Owing to the prior associations of CRP with ovarian cancer risk, we hypothesised that the CRP-predictive score would be more strongly associated with risk than the EDIP, because of its correlation with CRP. However, we did not observe an association for either score. Notably, although CRP levels varied across quintiles of the EDIP score, those changes were modest and it is possible that greater changes in CRP levels are needed to increase ovarian cancer risk. Other factors, such as incessant ovulation, endometriosis, exposure to asbestos, talc powder, and pelvic inflammatory disease (Rasmussen et al, 2017), may lead to higher inflammation directly in the ovaries which could more strongly influence risk.

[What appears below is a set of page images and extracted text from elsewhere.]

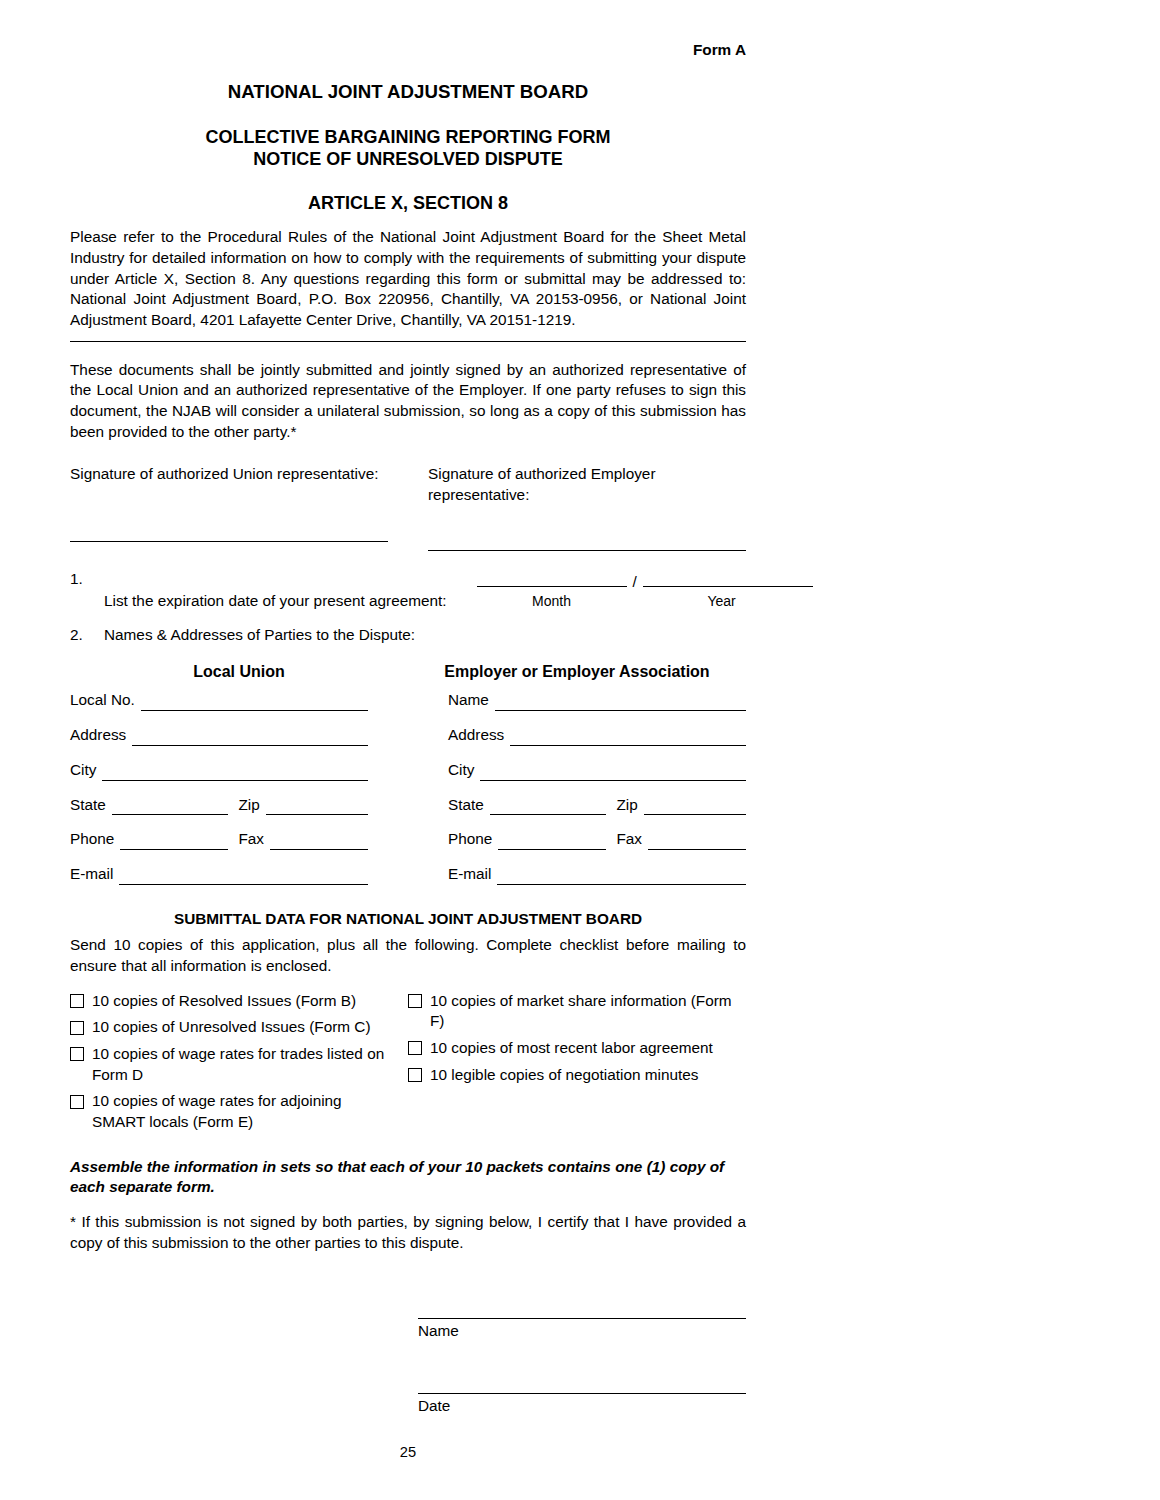Form A
NATIONAL JOINT ADJUSTMENT BOARD
COLLECTIVE BARGAINING REPORTING FORM
NOTICE OF UNRESOLVED DISPUTE
ARTICLE X, SECTION 8
Please refer to the Procedural Rules of the National Joint Adjustment Board for the Sheet Metal Industry for detailed information on how to comply with the requirements of submitting your dispute under Article X, Section 8. Any questions regarding this form or submittal may be addressed to: National Joint Adjustment Board, P.O. Box 220956, Chantilly, VA 20153-0956, or National Joint Adjustment Board, 4201 Lafayette Center Drive, Chantilly, VA 20151-1219.
These documents shall be jointly submitted and jointly signed by an authorized representative of the Local Union and an authorized representative of the Employer. If one party refuses to sign this document, the NJAB will consider a unilateral submission, so long as a copy of this submission has been provided to the other party.*
Signature of authorized Union representative:
Signature of authorized Employer representative:
List the expiration date of your present agreement:
/
Month Year
Names & Addresses of Parties to the Dispute:
| Local Union | Employer or Employer Association |
| --- | --- |
| Local No. | Name |
| Address | Address |
| City | City |
| State Zip | State Zip |
| Phone Fax | Phone Fax |
| E-mail | E-mail |
SUBMITTAL DATA FOR NATIONAL JOINT ADJUSTMENT BOARD
Send 10 copies of this application, plus all the following. Complete checklist before mailing to ensure that all information is enclosed.
10 copies of Resolved Issues (Form B)
10 copies of Unresolved Issues (Form C)
10 copies of wage rates for trades listed on Form D
10 copies of wage rates for adjoining SMART locals (Form E)
10 copies of market share information (Form F)
10 copies of most recent labor agreement
10 legible copies of negotiation minutes
Assemble the information in sets so that each of your 10 packets contains one (1) copy of each separate form.
* If this submission is not signed by both parties, by signing below, I certify that I have provided a copy of this submission to the other parties to this dispute.
Name
Date
25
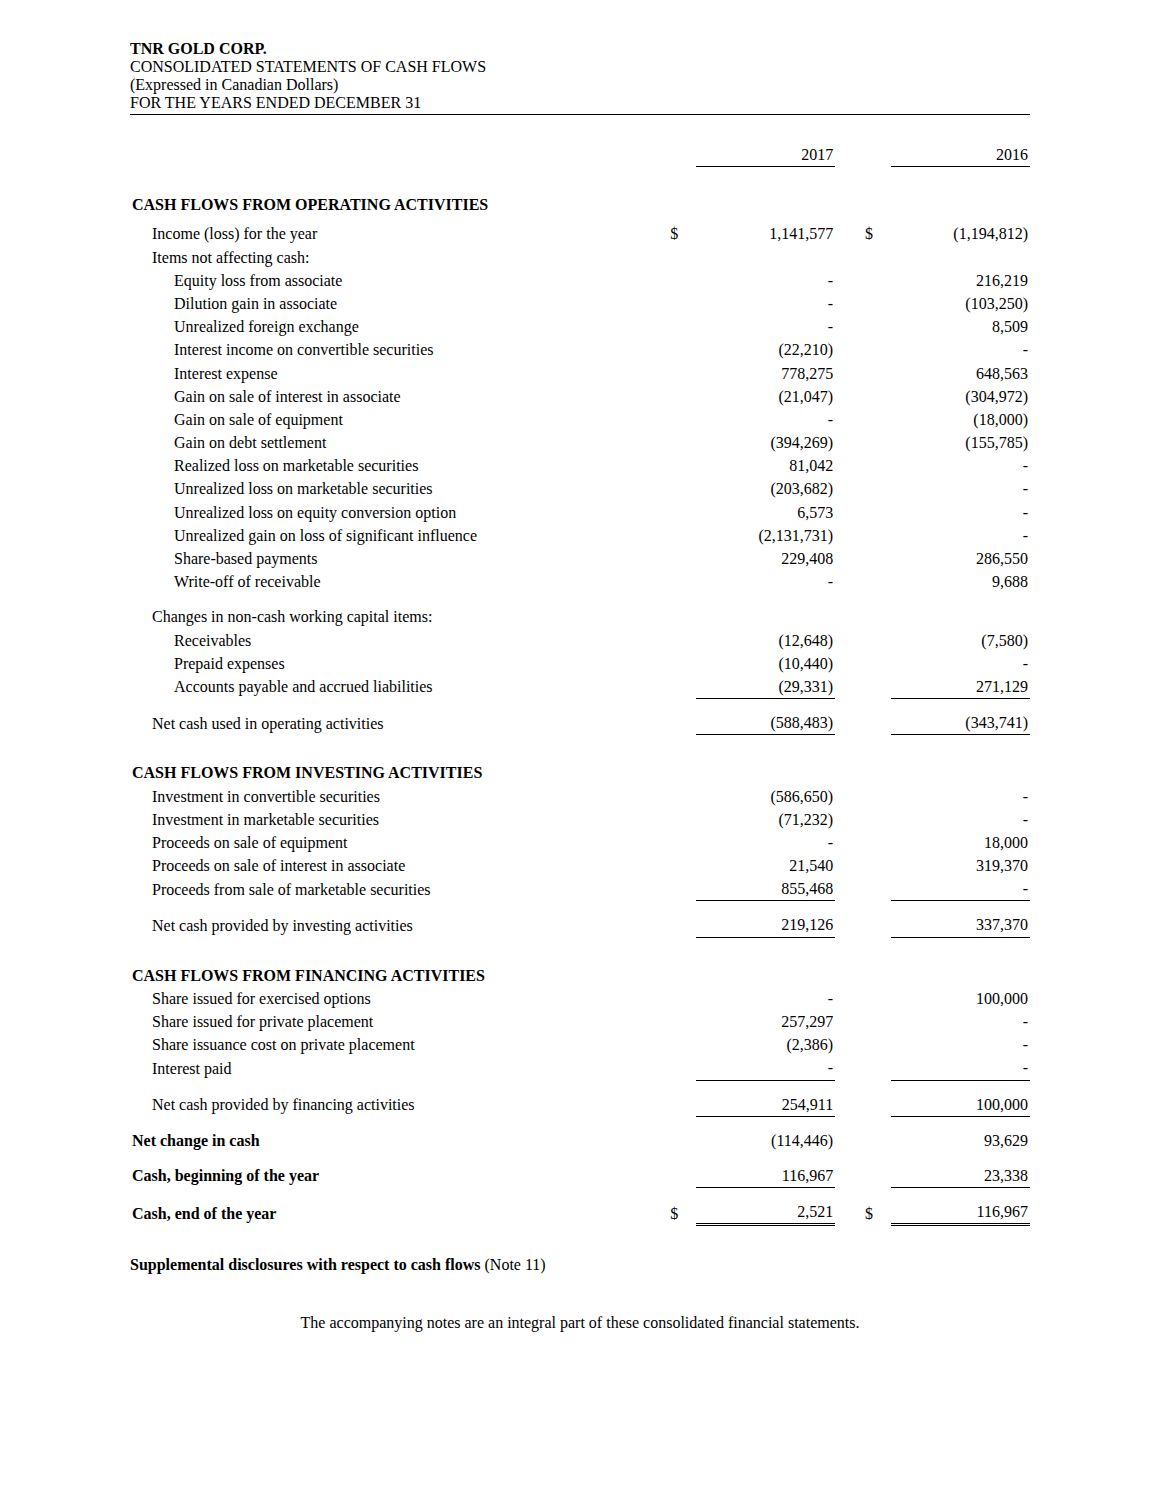TNR GOLD CORP.
CONSOLIDATED STATEMENTS OF CASH FLOWS
(Expressed in Canadian Dollars)
FOR THE YEARS ENDED DECEMBER 31
| | | 2017 | | | 2016 |
| CASH FLOWS FROM OPERATING ACTIVITIES | | | | | |
| Income (loss) for the year | $ | 1,141,577 | | $ | (1,194,812) |
| Items not affecting cash: | | | | | |
| Equity loss from associate | | - | | | 216,219 |
| Dilution gain in associate | | - | | | (103,250) |
| Unrealized foreign exchange | | - | | | 8,509 |
| Interest income on convertible securities | | (22,210) | | | - |
| Interest expense | | 778,275 | | | 648,563 |
| Gain on sale of interest in associate | | (21,047) | | | (304,972) |
| Gain on sale of equipment | | - | | | (18,000) |
| Gain on debt settlement | | (394,269) | | | (155,785) |
| Realized loss on marketable securities | | 81,042 | | | - |
| Unrealized loss on marketable securities | | (203,682) | | | - |
| Unrealized loss on equity conversion option | | 6,573 | | | - |
| Unrealized gain on loss of significant influence | | (2,131,731) | | | - |
| Share-based payments | | 229,408 | | | 286,550 |
| Write-off of receivable | | - | | | 9,688 |
| Changes in non-cash working capital items: | | | | | |
| Receivables | | (12,648) | | | (7,580) |
| Prepaid expenses | | (10,440) | | | - |
| Accounts payable and accrued liabilities | | (29,331) | | | 271,129 |
| Net cash used in operating activities | | (588,483) | | | (343,741) |
| CASH FLOWS FROM INVESTING ACTIVITIES | | | | | |
| Investment in convertible securities | | (586,650) | | | - |
| Investment in marketable securities | | (71,232) | | | - |
| Proceeds on sale of equipment | | - | | | 18,000 |
| Proceeds on sale of interest in associate | | 21,540 | | | 319,370 |
| Proceeds from sale of marketable securities | | 855,468 | | | - |
| Net cash provided by investing activities | | 219,126 | | | 337,370 |
| CASH FLOWS FROM FINANCING ACTIVITIES | | | | | |
| Share issued for exercised options | | - | | | 100,000 |
| Share issued for private placement | | 257,297 | | | - |
| Share issuance cost on private placement | | (2,386) | | | - |
| Interest paid | | - | | | - |
| Net cash provided by financing activities | | 254,911 | | | 100,000 |
| Net change in cash | | (114,446) | | | 93,629 |
| Cash, beginning of the year | | 116,967 | | | 23,338 |
| Cash, end of the year | $ | 2,521 | | $ | 116,967 |
Supplemental disclosures with respect to cash flows (Note 11)
The accompanying notes are an integral part of these consolidated financial statements.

Major strengths of our study include using the food-based EDIP score that is correlated with levels of inflammation biomarkers associated with ovarian cancer risk. Dietary and covariate data were assessed at multiple times throughout follow-up, which allowed us to use long-term cumulative average exposures, thus reducing within-person variation. Limitations include potential measurement error in the self-reported dietary and lifestyle data, though the multiple questionnaires during follow-up approximate habitual long-term diet and reduce measurement error.

In summary, findings from this large prospective study do not support a role of dietary inflammatory potential in ovarian cancer development, thus suggesting that other factors besides diet may play important roles in influencing inflammation pathways that impact ovarian carcinogenesis.